|Marantz DV8400 Universal Disc Player|
|Home Theater Audio Sources DVD-Audio/SACD Players|
|Written by Matt Evert|
|Tuesday, 01 June 2004|
Page 3 of 3
The remote was one of the weaker elements of this product. The player normally has the remote included in its default setting, but this one had the switch in the back set to use a Marantz receiver’s remote instead of the supplied remote with the DV8400. This frustrated me as I replaced batteries and tried other troubleshooting ideas before figuring it out in the manual. The remote needs to have a setting to switch between two-channel and 5.1 channel sources. This is the third universal player I have closely evaluated and still not one of the manufacturers have figured this out. Hiding this in a submenu within the OSD is not good enough; make it a button, since it is a very common action to perform. There were no jog dial or joystick controls on this remote, as there are on less expensive players, such as the Pioneer Elite DV-47AI. This is a nice feature that one would expect from a $1,600 player. Lastly, I would use a CD drawer that is more securely fitted to the front opening of the player. I did not have problems with the drawer, but it made me nervous thinking about the longevity of the drawer operating properly.
Other competitive products to this player were the Denon DV2900, the Sony DVP-NS999ES and the Pioneer Elite DV59avi. The Sony and the Pioneer Elite both feature better remotes with Jog dials and LCD displays. The Sony does not play DVD-Audio discs as the others do. Only the Pioneer has a DVI-D output as the DV8400 does. The Denon is very similar to the DV8400, except that it uses a different progressive scan system and has different chipsets for video DACs, etc. If you do not need the DVI-D connector and do not care about some of the extra refinements with the audio components, the Sony and the Denon are good bargains at $1,000. The Pioneer Elite is a little closer a match to the offerings of the DV8400 and could be considered as well.

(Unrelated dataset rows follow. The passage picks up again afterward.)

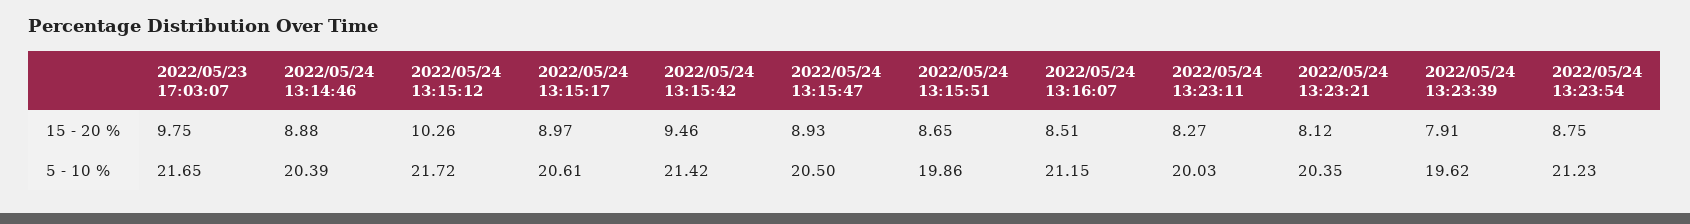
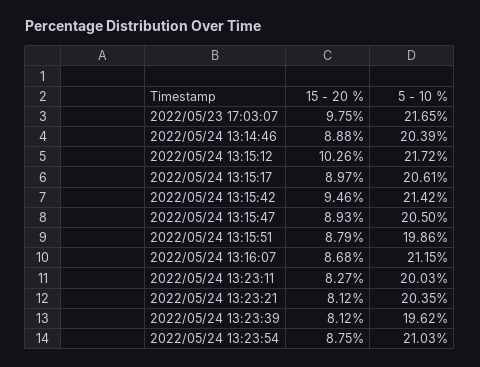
2022/05/24 13:15:51, 15 - 20 %: 8.65 -> 8.79
2022/05/24 13:16:07, 15 - 20 %: 8.51 -> 8.68
2022/05/24 13:23:39, 15 - 20 %: 7.91 -> 8.12
2022/05/24 13:23:54, 5 - 10 %: 21.23 -> 21.03

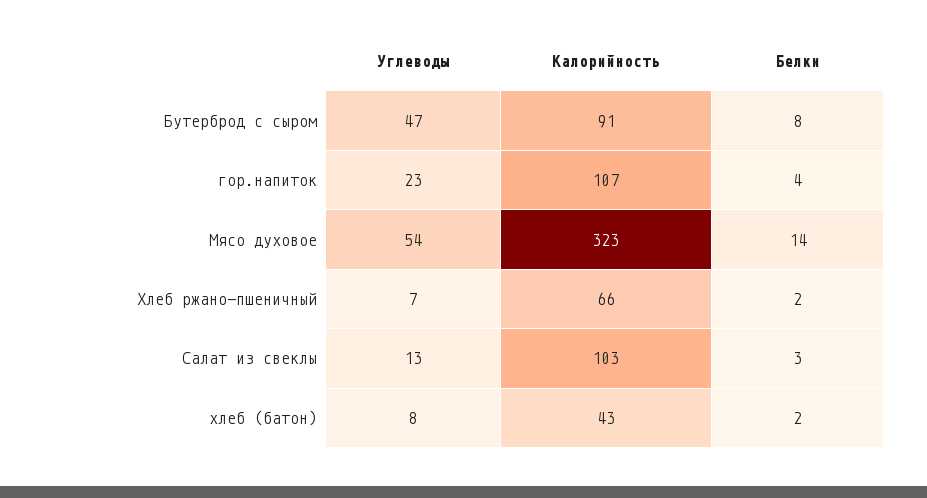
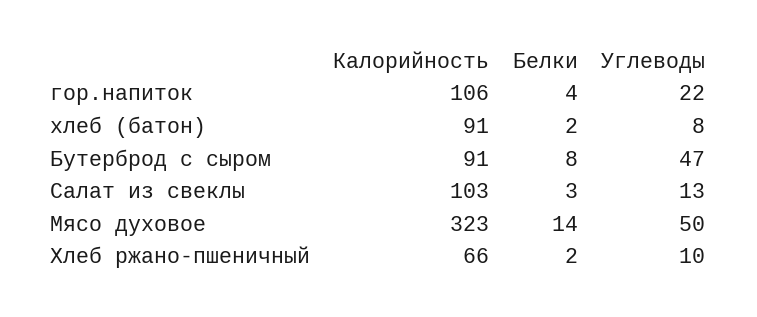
Углеводы, гор.напиток: 23 -> 22
Калорийность, гор.напиток: 107 -> 106
Углеводы, Мясо духовое: 54 -> 50
Углеводы, Хлеб ржано-пшеничный: 7 -> 10
Калорийность, хлеб (батон): 43 -> 91

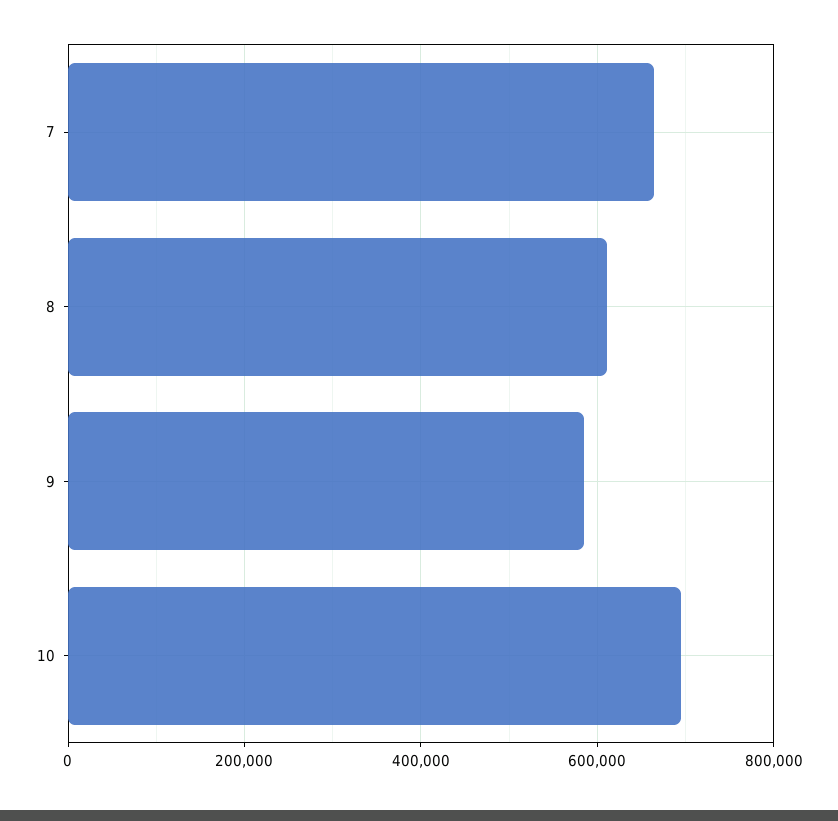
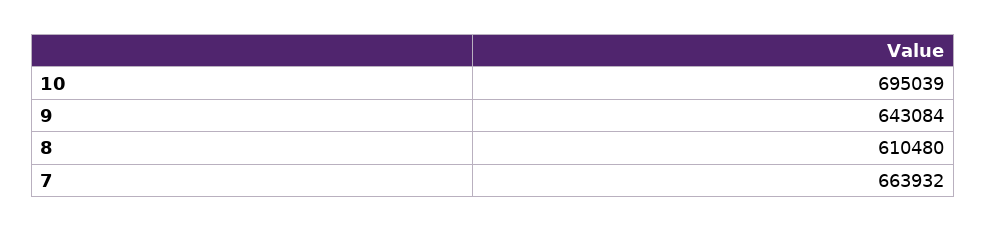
9: 580000 -> 643084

I really liked this player. The extra efforts that Marantz made to refine the audio components within this player make it a great fit for someone looking for uncompromising quality and versatility in a universal DVD player. With the exception of the default mode of the remote switch in back of the unit, this DVD player was so far the easiest to set up that I have seen. The sound reproduction was true and worthy of a place in my home system. Priced well under the $2,000 mark, this player is still a good bargain and should be considered as you look to move into a higher-quality universal DVD player.